3. Blow the breath against a cold window pane. Note and account for the collection of moisture.

4. Note the temperature of the room as shown by a thermometer. Now breathe several times upon the bulb, noting the rise in the mercury. What does this experiment show the body to be losing through the breath?

To show Changes in the Thoracic Cavity.—1. To a yard- or meter-stick, attach two vertical strips, each about eight inches long, as shown in Fig. 51. The piece at the end should be secured firmly in place by screws or nails. The other should be movable. With this contrivance measure the sideward and forward expansion of a boy's thorax. Take the diameter first during a complete inspiration and then during a complete expiration, reading the difference. Compare the forward with the sideward expansion.

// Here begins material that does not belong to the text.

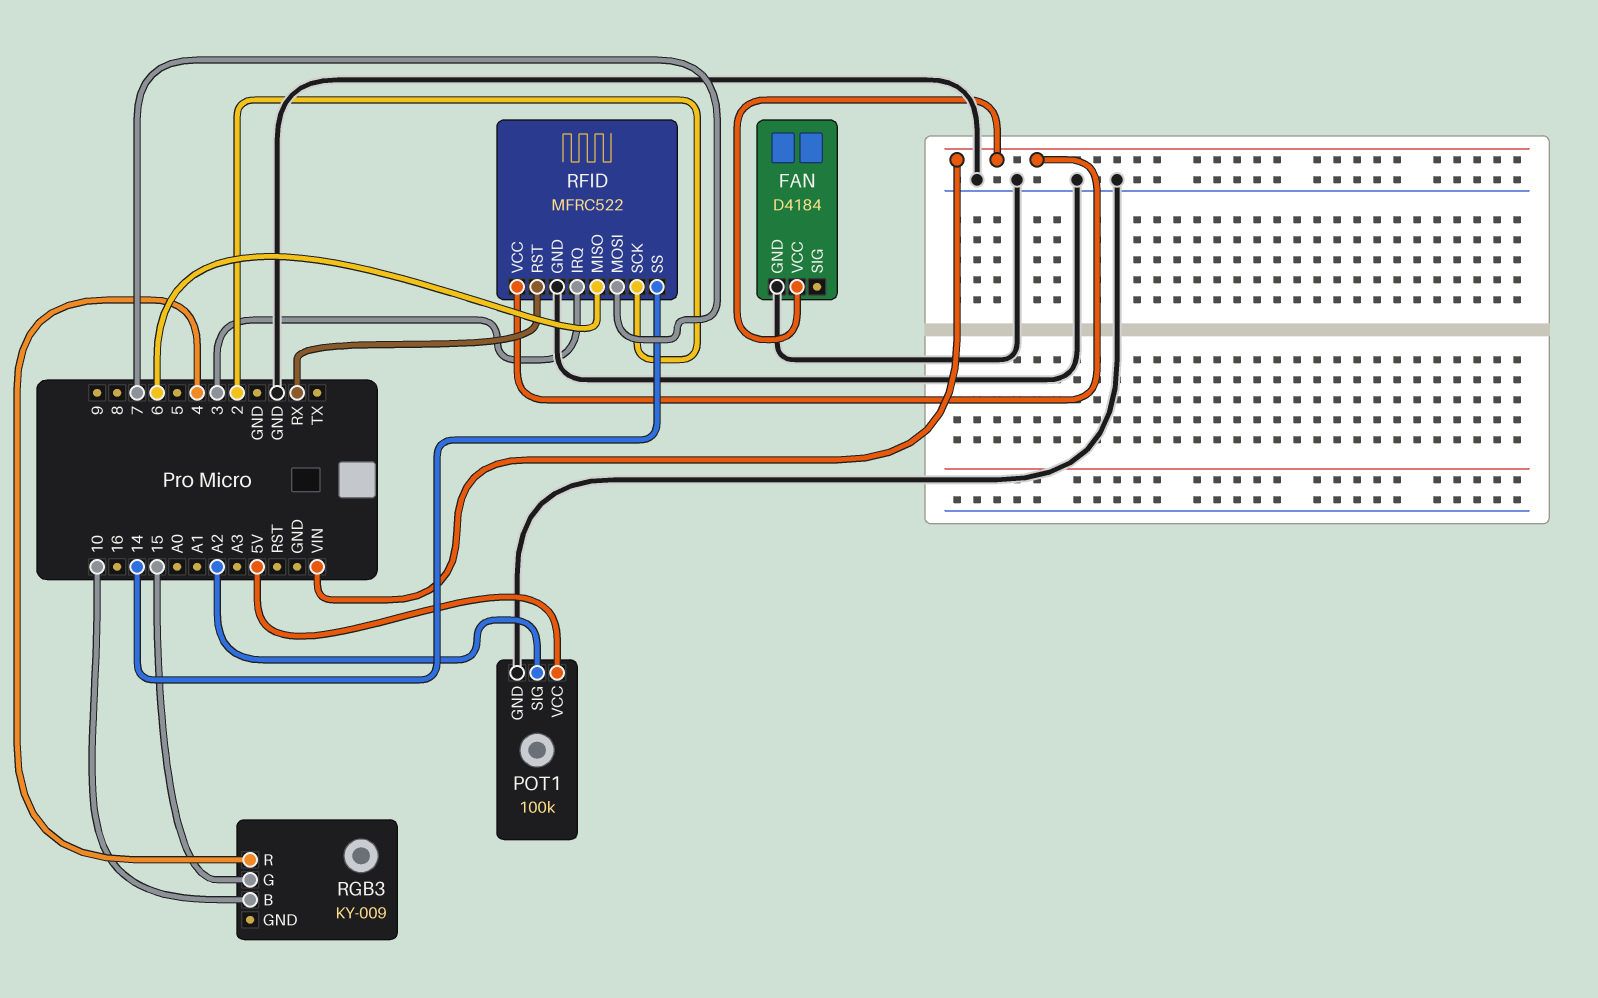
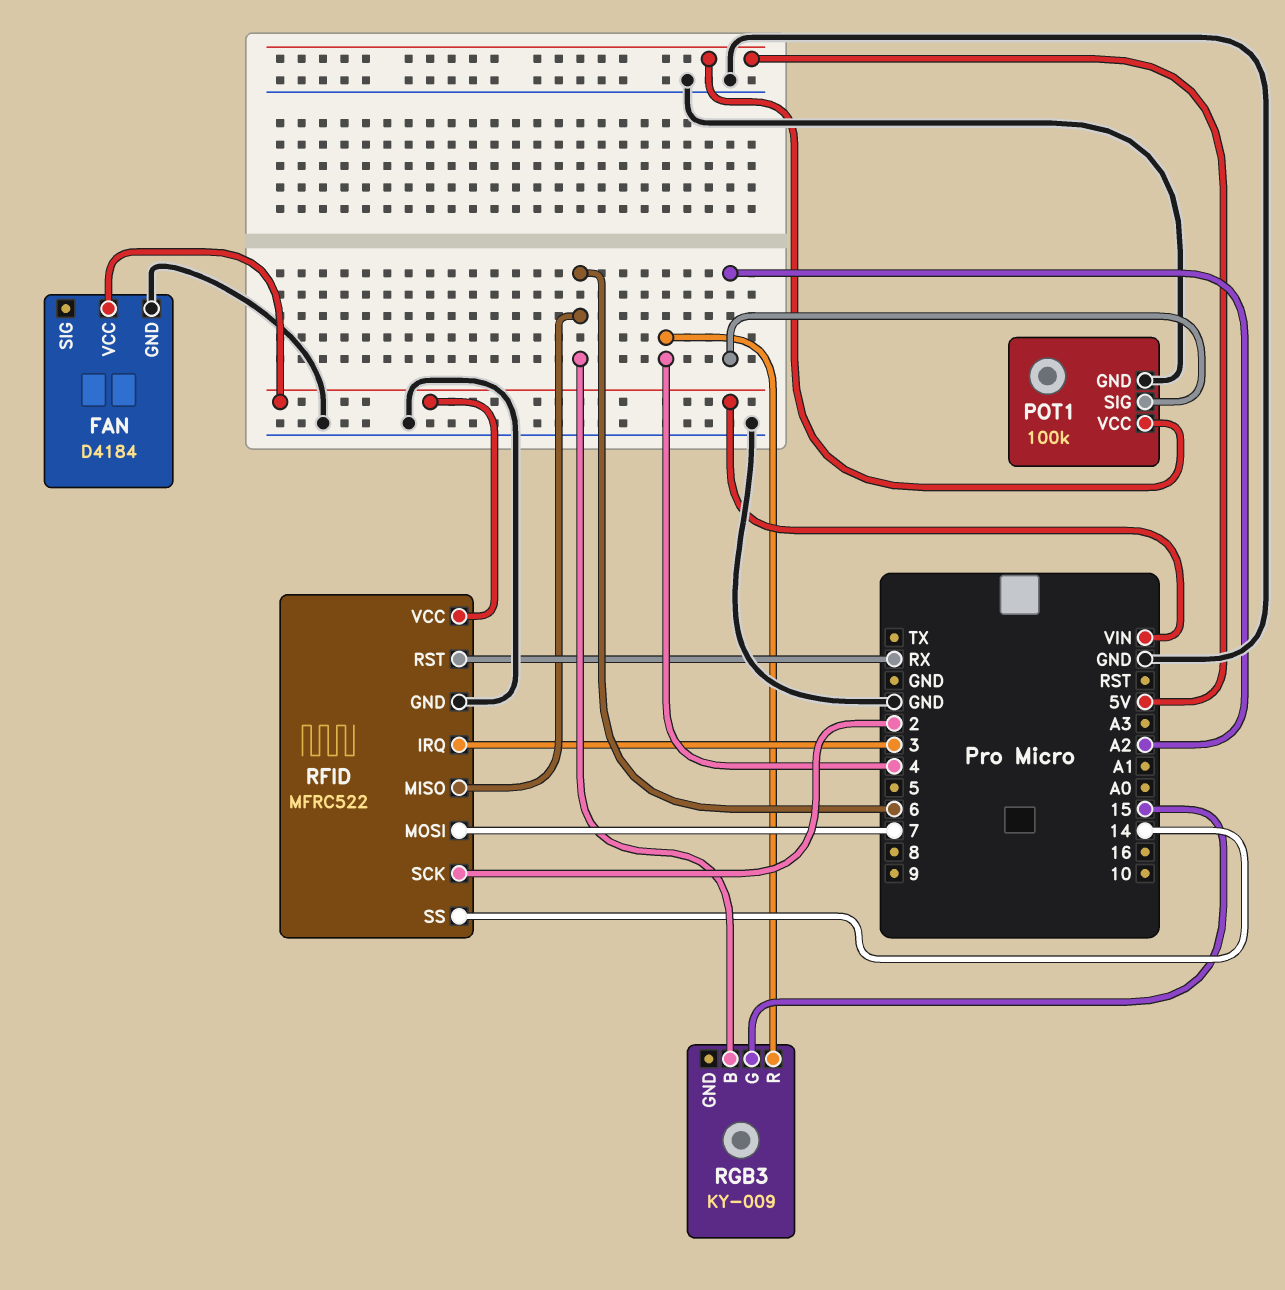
RGB3 pin B: 10 -> 6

2. With a tape-line take the circumference of the chest when all the air possible has been expelled from the lungs. Take it again when the lungs have been fully inflated. The difference is now read as the chest expansion.

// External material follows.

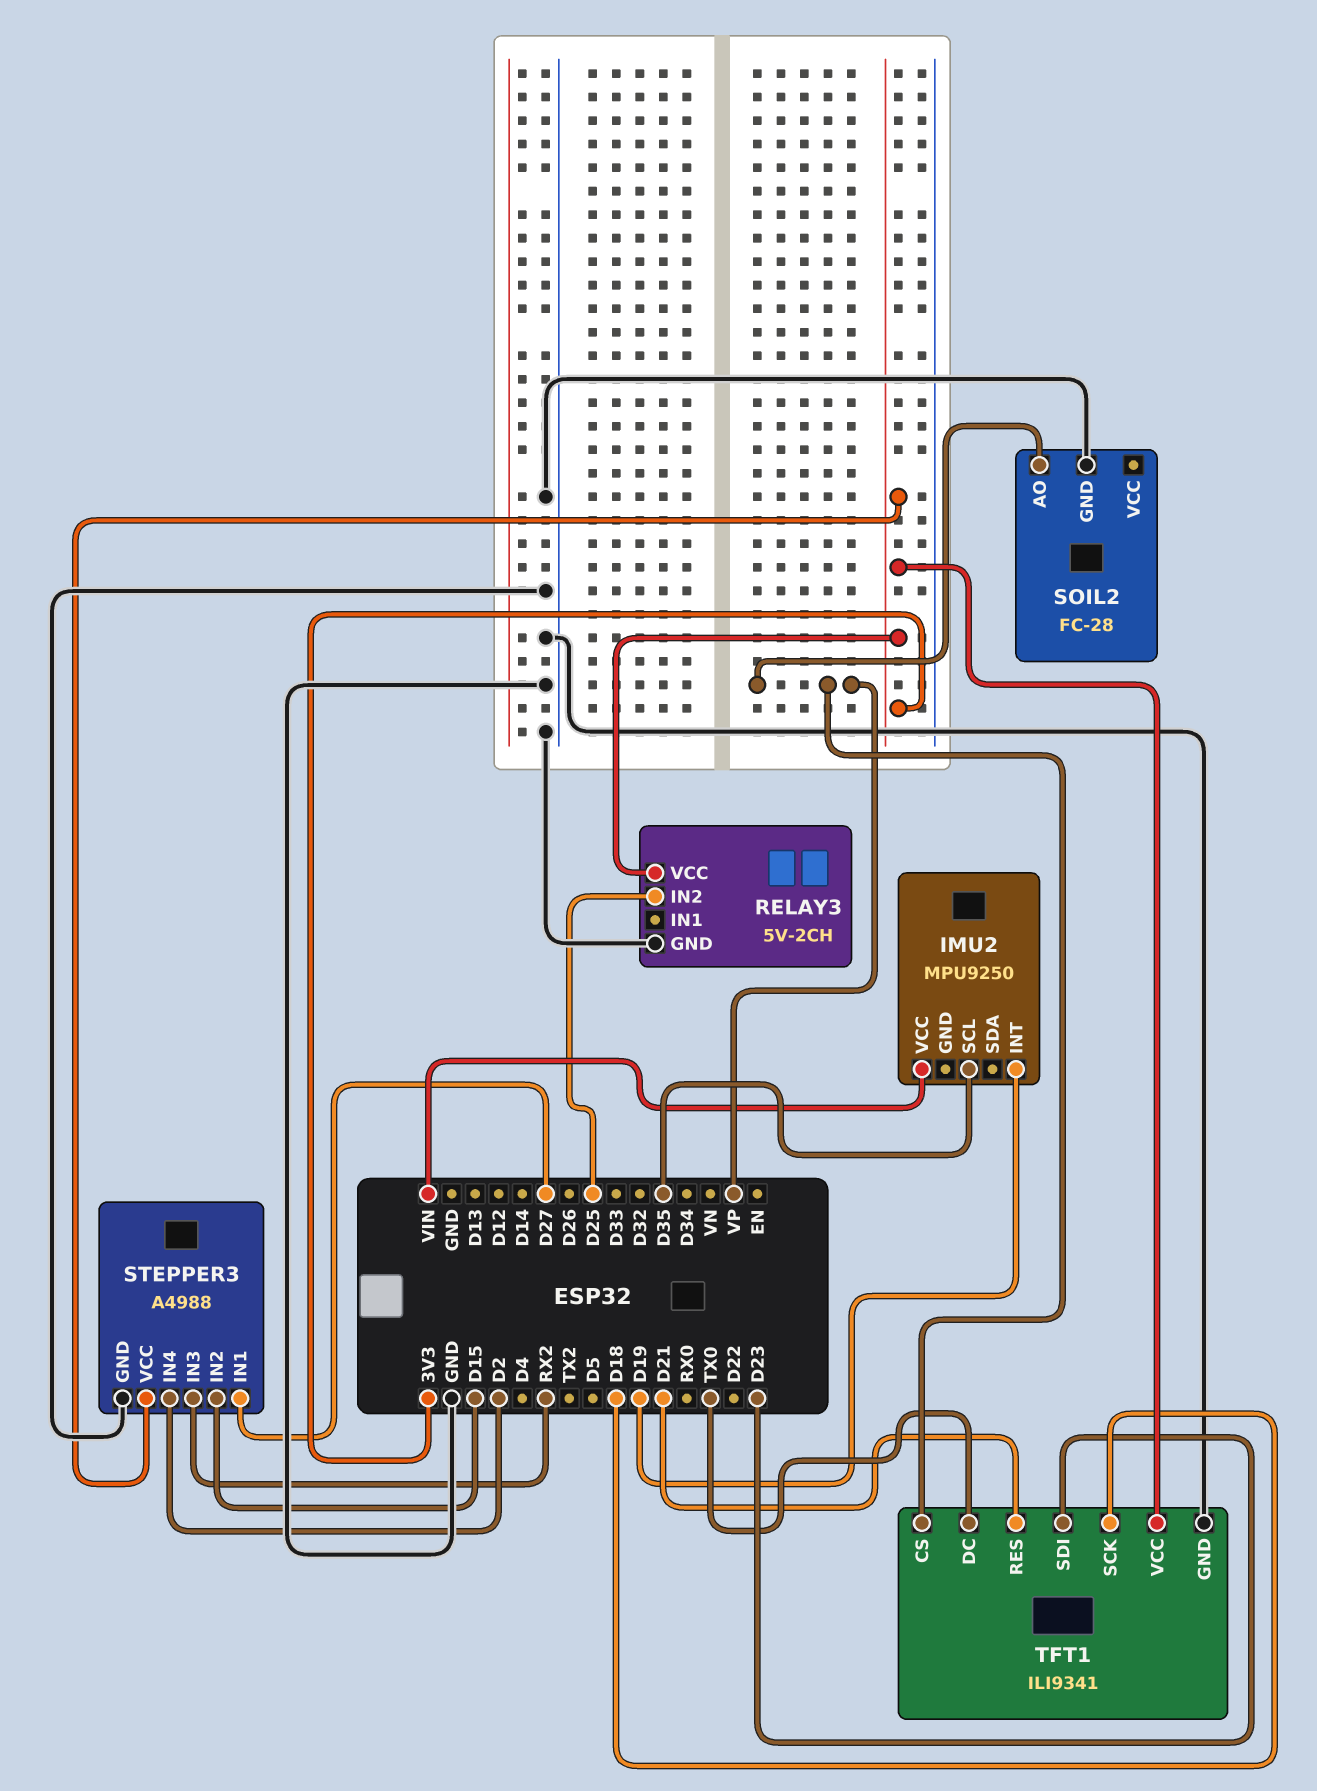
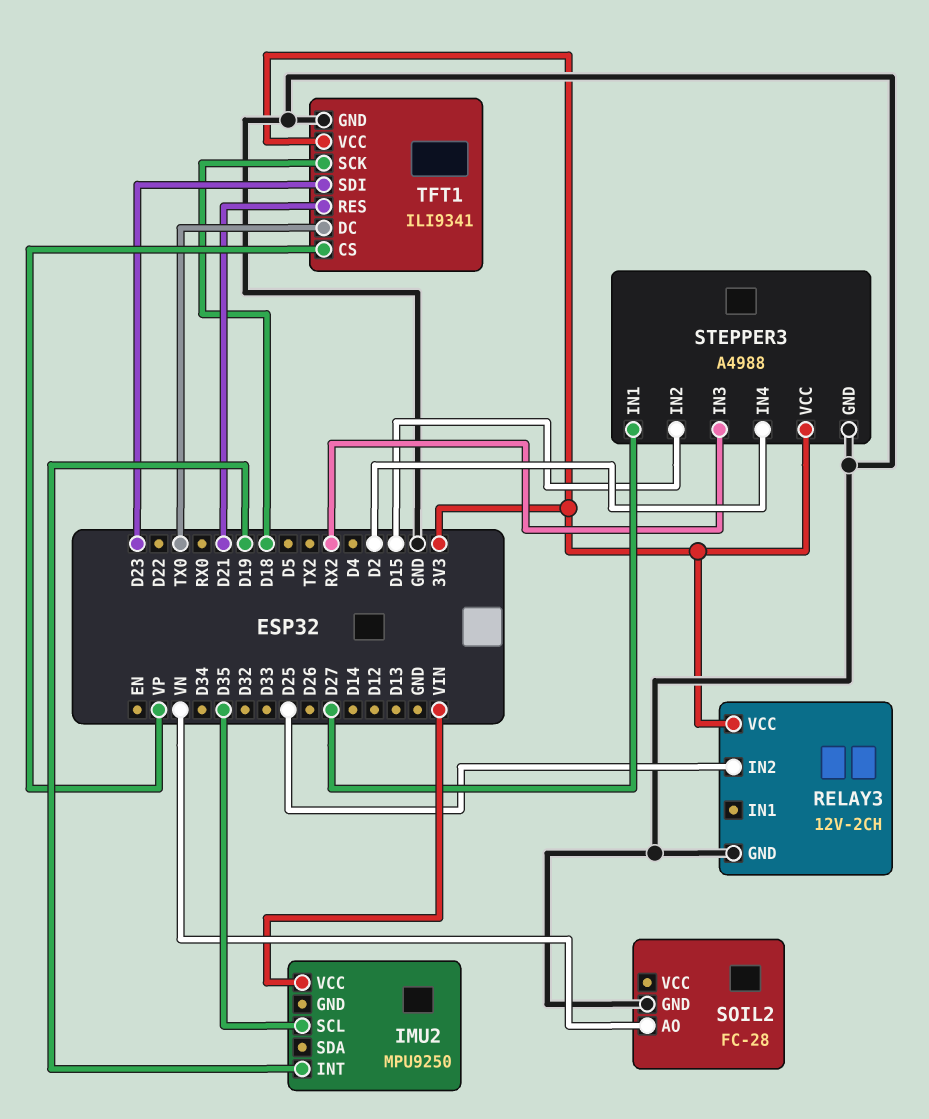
RELAY3: 5V-2CH -> 12V-2CH
SOIL2 pin AO: VP -> VN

To illustrate the Action of the Diaphragm.—Remove the bottom from a large bottle having a small neck. (Scratch a deep mark with a[pg 103] file and hold on the end of this mark a hot poker. When the glass cracks, lead the crack around the bottle by heating about one half inch in advance of it.) Place the bottle in a large glass jar filled two thirds full of water (Fig. 52). Let the space above the water represent the chest cavity and the water surface represent the diaphragm. Raise the bottle, noting that the water falls, thereby increasing the space and causing air to enter. Then lower the bottle, noting the opposite effect. To show the movement of the air in and out of the bottle, hold with the hand (or arrange a support for) a burning splinter over the mouth of the bottle.

To estimate the Capacity of the Lungs.—Breathing as naturally as possible, expel the air into a spirometer (lung tester) during a period, say of ten respirations (Fig. 53). Note the total amount of air exhaled and the number of "breaths" and calculate the amount of air exhaled at each breath. This is called the tidal air.

2. After an ordinary inspiration empty the lungs as completely as possible into the spirometer, noting the quantity exhaled. This amount, less the tidal air, is known as the reserve air. The air which is now left in the lungs is called the residual air. On the theory that this is equal in amount to the reserve air, calculate the capacity of the lungs in an ordinary inspiration.

3. Now fill the lungs to the full expansion of the chest and empty them as completely as possible into the spirometer, noting the amount expelled. This, less the tidal air and the reserve air, is called the complemental air. Now calculate the total capacity of the lungs.